■ **Given text**

____________________

Paris Classification of Pediatric Crohn’s Disease

A recent study described the phenotypic results of a prospective, web-based registry of new-onset pediatric inflammatory bowel disease (IBD) in 17 European countries and Israel (Inflamm Bowel Dis 2013; 19: 378-85).

The EUROKIDS Registry included 582 pediatric Crohn’s Disease (CD) patients classified according to Paris classification:

  • 16% with L1 involvement of the terminal ileum only
  • 27% with L2 colonic involvement only (more common in younger children)
  • 53% with L3 involvement of the ileum and colon
  • 4% with L4 isolated upper GI disease.  Upper tract disease can be further subdivided into L4A esophagogastric disease and L4B jejunal/proximal ileal disease.
  • *Upper GI disease can coexist with L1, L2 or L3.  In this study, 34 (6%) had esophageal involvement, 102 (18%) had gastric involvement, and 100 (17%) had duodenal involvement.
  • In this study, 165 of the 507 patients did not undergo small bowel imaging. Of those who did, 64% had small bowel follow-through, 38% had MRI, 6% CT, and 5% video capsule.

Other findings:

  • Perianal disease (e.g.. fistula or abscess) noted in 9% at diagnosis.
  • Granulomas were found in 43% of patients who had biopsies from at least 10 segments of the GI tract
  • 82% of CD patients had nonstricturing, nonpenetrating disease (B1), 12% had stricturing disease (B2) and 5% had penetrating disease (B3).  2% had both stricturing and penetrating disease.
  • Extraintestinal manifestations were seen in 20% of the study population.
  • The authors estimated that the diagnostic yield of upper endoscopy  in the workup for pediatric IBD was  7.5% and for intubation of the ileum/ileoscopy 13%.

Study limitations included a selection bias of centers and pediatric gastroenterologists with a special interest in IBD.  Also, in this registry, older adolescents are underrepresented. In about one-third of the centers, patients older than 15 years are seen primarily by adult gastroenterologists.

____________________

■ **Available data**
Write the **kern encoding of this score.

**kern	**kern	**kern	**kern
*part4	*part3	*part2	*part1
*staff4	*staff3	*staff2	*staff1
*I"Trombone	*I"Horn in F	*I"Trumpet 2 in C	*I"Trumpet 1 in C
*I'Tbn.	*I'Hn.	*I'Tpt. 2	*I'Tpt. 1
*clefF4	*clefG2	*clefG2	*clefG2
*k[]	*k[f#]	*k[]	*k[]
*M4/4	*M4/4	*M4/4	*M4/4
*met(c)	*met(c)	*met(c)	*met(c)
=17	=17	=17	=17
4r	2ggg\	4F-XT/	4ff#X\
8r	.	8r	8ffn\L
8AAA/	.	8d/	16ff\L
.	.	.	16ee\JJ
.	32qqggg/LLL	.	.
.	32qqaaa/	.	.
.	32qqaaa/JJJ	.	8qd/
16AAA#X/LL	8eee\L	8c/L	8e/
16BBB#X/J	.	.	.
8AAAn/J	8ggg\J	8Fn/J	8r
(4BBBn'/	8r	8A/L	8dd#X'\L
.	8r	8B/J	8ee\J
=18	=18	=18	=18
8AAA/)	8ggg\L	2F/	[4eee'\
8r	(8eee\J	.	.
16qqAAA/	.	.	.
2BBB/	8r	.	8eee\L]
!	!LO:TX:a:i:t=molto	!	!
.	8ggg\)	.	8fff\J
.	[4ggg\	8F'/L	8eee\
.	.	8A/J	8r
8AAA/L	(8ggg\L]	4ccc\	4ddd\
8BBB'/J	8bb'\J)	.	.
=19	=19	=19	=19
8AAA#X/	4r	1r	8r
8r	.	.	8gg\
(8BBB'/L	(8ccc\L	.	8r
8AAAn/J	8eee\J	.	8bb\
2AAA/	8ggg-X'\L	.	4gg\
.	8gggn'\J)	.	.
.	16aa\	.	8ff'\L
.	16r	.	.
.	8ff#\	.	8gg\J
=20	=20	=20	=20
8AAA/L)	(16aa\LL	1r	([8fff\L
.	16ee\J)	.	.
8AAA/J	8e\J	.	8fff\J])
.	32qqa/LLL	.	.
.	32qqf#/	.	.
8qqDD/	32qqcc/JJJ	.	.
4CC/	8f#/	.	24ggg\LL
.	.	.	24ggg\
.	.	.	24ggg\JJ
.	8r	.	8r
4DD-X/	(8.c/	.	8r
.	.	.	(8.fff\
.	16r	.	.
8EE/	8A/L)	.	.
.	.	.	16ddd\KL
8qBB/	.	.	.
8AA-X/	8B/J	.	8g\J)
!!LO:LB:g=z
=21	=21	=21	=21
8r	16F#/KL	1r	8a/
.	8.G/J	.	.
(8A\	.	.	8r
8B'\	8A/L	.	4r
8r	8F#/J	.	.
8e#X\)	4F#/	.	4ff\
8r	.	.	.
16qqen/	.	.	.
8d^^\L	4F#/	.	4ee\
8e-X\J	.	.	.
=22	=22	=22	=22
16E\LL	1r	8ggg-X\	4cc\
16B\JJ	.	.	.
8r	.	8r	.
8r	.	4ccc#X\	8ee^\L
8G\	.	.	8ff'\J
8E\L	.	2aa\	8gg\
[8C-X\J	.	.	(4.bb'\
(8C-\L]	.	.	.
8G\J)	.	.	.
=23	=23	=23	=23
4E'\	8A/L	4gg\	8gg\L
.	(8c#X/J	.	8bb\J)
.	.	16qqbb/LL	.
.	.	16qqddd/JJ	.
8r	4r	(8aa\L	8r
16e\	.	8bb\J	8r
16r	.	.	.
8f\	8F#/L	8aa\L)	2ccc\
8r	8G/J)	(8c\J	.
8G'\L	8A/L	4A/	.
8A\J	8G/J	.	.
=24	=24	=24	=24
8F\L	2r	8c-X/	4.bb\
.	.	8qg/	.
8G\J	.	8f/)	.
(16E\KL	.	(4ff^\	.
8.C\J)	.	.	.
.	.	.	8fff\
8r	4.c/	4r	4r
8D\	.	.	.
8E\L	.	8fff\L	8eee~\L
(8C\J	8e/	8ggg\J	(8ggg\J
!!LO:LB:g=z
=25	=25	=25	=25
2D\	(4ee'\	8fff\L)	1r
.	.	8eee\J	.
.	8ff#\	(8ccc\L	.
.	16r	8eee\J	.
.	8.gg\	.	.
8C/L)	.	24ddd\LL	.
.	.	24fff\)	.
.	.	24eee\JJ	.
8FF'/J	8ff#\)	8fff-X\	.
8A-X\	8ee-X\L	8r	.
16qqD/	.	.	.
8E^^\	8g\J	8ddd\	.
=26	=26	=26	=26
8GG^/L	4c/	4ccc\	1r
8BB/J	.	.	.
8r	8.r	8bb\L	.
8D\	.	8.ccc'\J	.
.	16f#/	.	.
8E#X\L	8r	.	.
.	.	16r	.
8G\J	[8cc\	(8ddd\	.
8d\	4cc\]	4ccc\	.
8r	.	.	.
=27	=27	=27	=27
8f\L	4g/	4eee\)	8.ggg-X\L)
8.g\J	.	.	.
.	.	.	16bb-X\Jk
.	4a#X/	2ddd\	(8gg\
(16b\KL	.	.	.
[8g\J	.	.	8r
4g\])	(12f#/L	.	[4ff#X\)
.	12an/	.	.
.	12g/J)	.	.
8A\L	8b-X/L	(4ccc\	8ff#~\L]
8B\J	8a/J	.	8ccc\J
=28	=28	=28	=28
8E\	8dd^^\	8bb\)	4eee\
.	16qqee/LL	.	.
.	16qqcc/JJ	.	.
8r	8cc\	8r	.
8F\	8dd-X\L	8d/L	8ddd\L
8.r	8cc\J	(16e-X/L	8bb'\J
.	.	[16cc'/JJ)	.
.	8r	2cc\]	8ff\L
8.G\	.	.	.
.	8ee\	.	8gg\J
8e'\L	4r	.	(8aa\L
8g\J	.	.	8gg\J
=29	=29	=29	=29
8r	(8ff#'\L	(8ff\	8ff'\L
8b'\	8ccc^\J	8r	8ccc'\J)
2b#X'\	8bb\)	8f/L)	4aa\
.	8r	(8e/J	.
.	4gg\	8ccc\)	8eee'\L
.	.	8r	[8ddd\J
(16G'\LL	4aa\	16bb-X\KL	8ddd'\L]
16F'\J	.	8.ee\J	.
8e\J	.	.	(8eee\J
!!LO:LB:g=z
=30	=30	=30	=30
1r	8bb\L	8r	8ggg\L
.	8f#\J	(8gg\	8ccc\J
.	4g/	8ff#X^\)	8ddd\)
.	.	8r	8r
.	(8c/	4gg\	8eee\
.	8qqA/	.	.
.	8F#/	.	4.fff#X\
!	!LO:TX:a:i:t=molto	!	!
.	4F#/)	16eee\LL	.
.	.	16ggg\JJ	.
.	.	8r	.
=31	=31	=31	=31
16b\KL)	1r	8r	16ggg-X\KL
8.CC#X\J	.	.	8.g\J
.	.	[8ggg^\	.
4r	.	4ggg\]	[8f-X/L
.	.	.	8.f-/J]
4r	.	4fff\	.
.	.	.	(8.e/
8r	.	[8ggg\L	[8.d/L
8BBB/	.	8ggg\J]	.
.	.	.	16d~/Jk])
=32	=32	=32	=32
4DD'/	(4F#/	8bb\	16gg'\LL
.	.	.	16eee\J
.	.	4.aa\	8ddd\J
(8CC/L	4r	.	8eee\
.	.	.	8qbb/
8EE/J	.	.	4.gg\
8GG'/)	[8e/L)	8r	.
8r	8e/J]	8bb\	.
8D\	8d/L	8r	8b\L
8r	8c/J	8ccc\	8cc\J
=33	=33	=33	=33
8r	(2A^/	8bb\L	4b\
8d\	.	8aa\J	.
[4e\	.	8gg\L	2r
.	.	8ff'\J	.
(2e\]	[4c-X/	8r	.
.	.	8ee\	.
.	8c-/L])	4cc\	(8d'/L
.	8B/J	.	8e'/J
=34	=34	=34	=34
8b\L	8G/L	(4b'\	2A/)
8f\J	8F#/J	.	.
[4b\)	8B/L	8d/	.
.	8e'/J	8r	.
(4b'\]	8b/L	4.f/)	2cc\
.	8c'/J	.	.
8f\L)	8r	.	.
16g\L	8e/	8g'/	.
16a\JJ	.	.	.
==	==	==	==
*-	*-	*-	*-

____________________

■ **Problems and tasks**
- a) Print the part of the passage on pediatric Crohn's disease starting with "A recent study" and going on through "in younger children)".
- b) Using the passage on pediatric Crohn's disease, decide whether each statement agrees with it. Answer yes or no and quote the words that settle it. (i) The registry drew on 17 European countries and Israel. (ii) Extraintestinal manifestations were seen in half of the study population. (iii) Colonic involvement only was more common in older children.

■ **Answers given**
- a)
A recent study described the phenotypic results of a prospective, web-based registry of new-onset pediatric inflammatory bowel disease (IBD) in 17 European countries and Israel (Inflamm Bowel Dis 2013; 19: 378-85).

The EUROKIDS Registry included 582 pediatric Crohn’s Disease (CD) patients classified according to Paris classification:

  • 16% with L1 involvement of the terminal ileum only
  • 27% with L2 colonic involvement only (more common in younger children)

- b)
(i) Yes: "in 17 European countries and Israel"
(ii) No: "Extraintestinal manifestations were seen in 20% of the study population."
(iii) No: "27% with L2 colonic involvement only (more common in younger children)"